* [Your instructions]
Go through the listing below and report how many lines contain the word "back"; write no other words.

* [Source data]
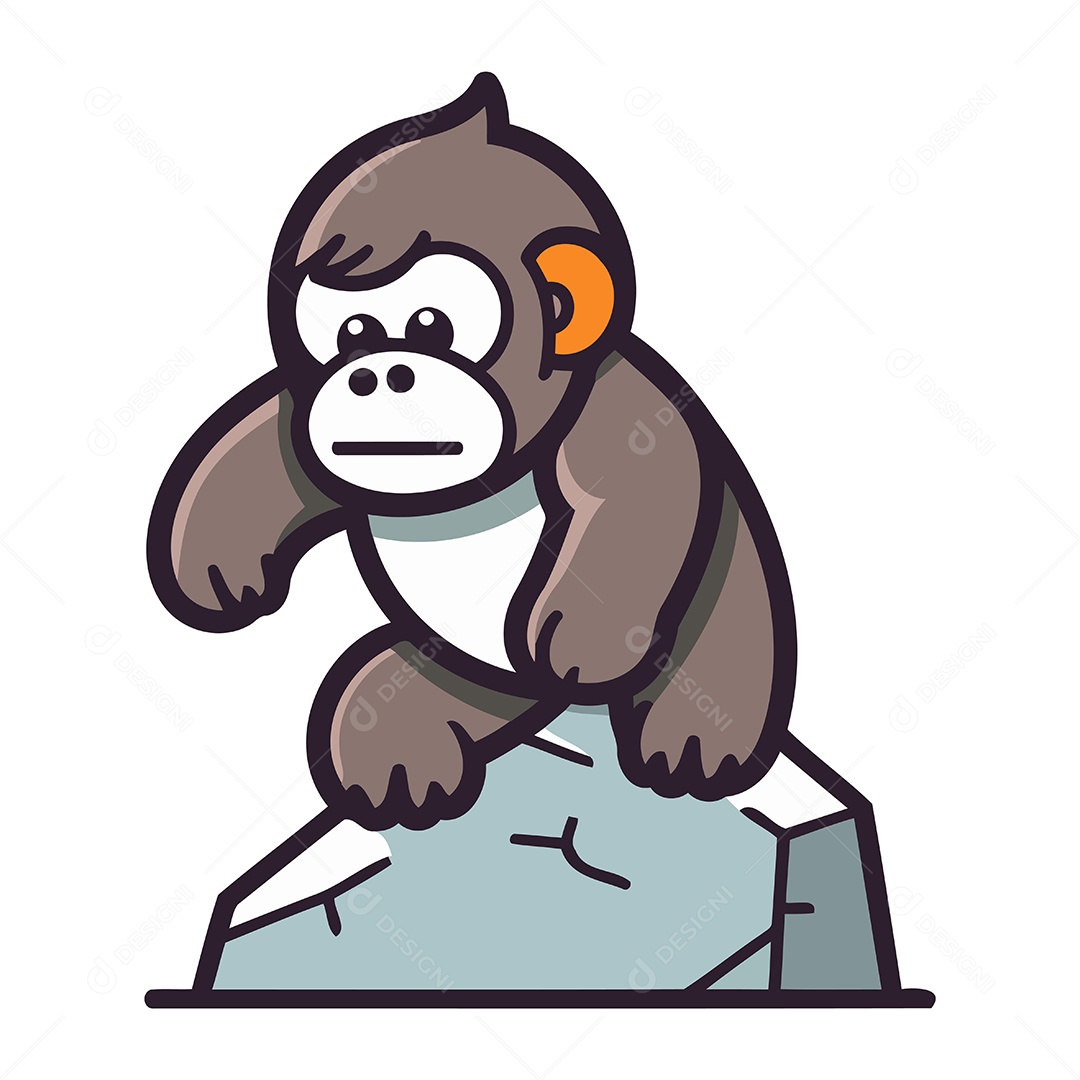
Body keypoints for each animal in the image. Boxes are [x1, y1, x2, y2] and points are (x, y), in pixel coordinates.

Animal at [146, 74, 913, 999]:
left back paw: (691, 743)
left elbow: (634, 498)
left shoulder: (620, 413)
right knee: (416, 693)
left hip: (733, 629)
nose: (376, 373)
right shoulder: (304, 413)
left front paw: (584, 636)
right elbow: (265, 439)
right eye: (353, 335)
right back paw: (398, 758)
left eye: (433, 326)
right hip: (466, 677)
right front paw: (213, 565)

---

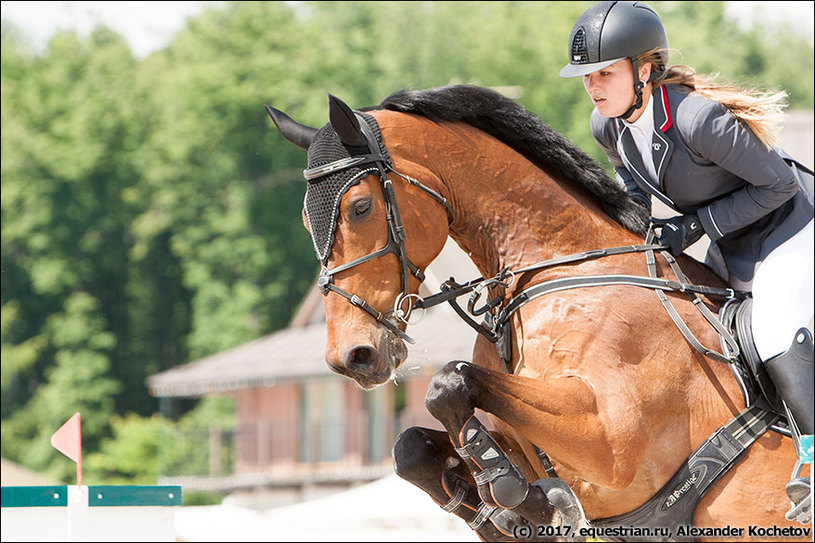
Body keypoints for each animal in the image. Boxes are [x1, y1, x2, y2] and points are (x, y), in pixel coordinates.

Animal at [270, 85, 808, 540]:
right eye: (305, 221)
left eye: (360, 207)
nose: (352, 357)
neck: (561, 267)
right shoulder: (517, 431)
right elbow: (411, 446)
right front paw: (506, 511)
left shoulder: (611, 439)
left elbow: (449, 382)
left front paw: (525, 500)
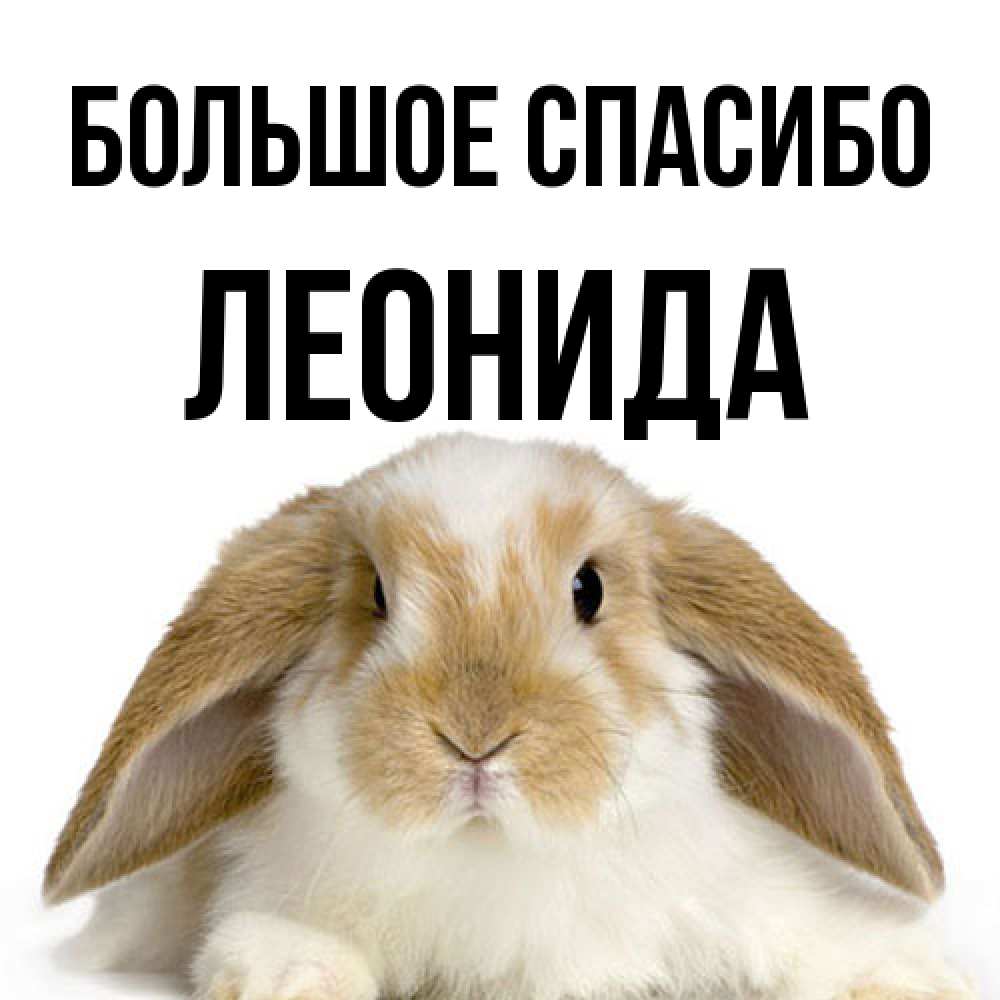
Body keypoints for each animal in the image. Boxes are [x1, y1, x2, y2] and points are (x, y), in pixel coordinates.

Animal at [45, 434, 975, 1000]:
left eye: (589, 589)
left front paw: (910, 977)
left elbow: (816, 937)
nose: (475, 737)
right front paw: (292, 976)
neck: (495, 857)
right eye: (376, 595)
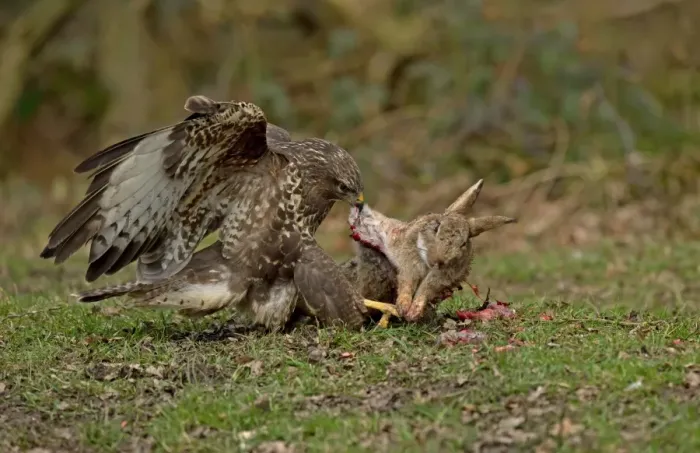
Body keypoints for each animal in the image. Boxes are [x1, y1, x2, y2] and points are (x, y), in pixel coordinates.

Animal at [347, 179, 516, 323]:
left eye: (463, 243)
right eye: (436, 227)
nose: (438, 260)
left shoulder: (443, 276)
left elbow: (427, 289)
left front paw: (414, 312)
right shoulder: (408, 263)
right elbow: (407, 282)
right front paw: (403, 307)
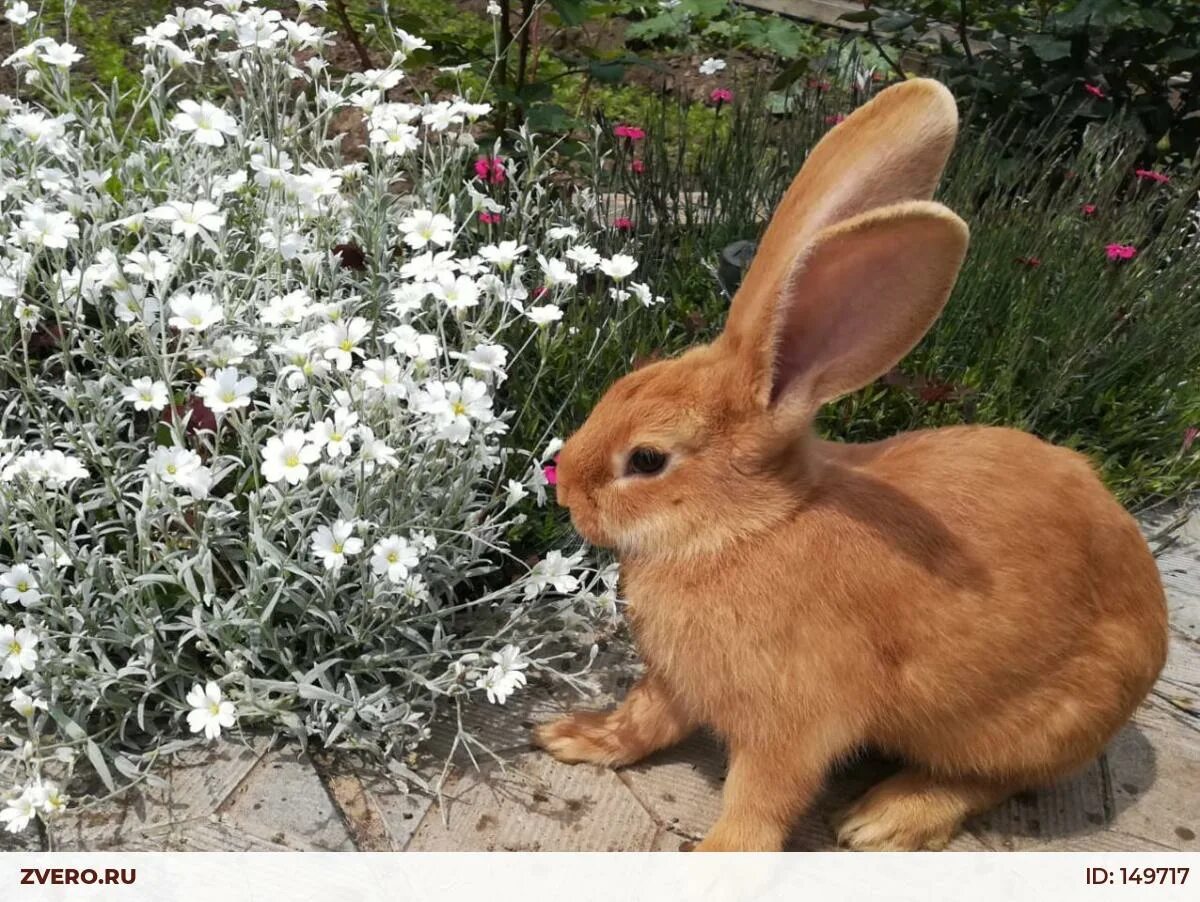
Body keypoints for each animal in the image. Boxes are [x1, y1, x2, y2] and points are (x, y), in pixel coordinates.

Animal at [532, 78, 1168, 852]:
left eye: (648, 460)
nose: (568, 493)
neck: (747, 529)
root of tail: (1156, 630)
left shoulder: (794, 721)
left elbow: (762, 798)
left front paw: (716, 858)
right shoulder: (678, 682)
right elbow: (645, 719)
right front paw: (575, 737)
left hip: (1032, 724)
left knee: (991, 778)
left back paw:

==

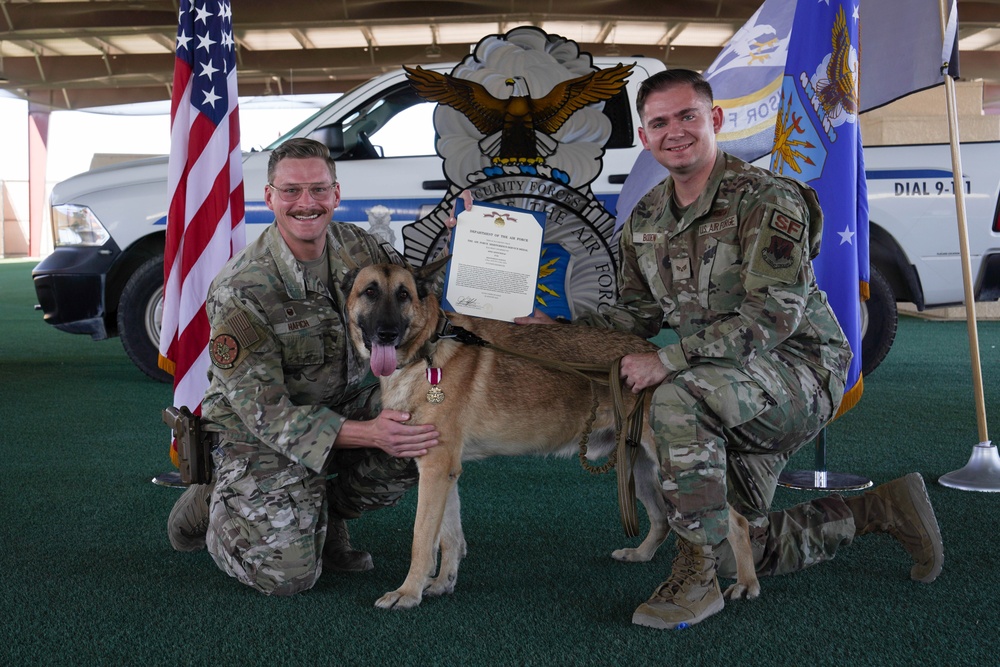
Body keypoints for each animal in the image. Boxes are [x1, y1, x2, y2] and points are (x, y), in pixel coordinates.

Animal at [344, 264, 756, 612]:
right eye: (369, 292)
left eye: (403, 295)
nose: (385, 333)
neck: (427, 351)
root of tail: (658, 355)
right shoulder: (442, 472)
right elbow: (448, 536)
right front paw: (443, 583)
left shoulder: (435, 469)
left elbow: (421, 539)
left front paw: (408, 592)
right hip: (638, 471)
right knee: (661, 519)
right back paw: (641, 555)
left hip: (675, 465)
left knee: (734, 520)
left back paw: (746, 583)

* [Solution for this task]
5